Items from a dataset:
⟨
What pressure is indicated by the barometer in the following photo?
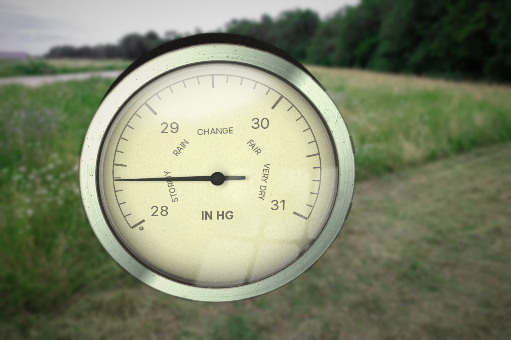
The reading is 28.4 inHg
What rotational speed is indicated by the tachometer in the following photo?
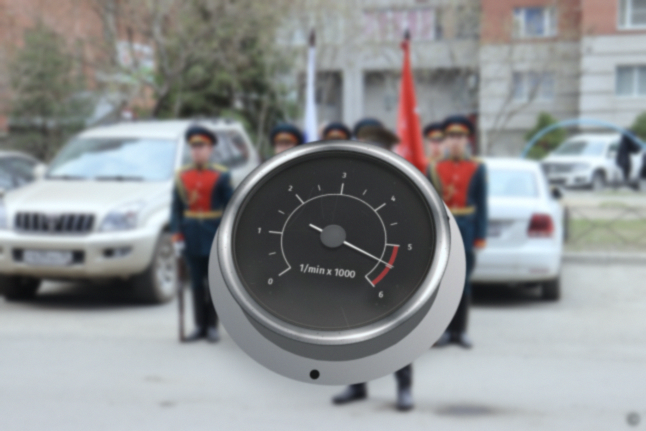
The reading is 5500 rpm
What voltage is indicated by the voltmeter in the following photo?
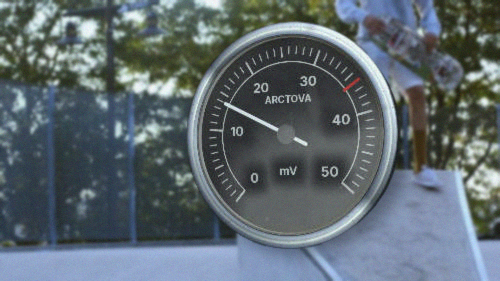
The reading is 14 mV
⟩
● **WHAT YOU SHOULD DO**:
Show each line from the entries above that contains the word "indicated".

● **SOLUTION TO THE EXERCISE**:
What pressure is indicated by the barometer in the following photo?
What rotational speed is indicated by the tachometer in the following photo?
What voltage is indicated by the voltmeter in the following photo?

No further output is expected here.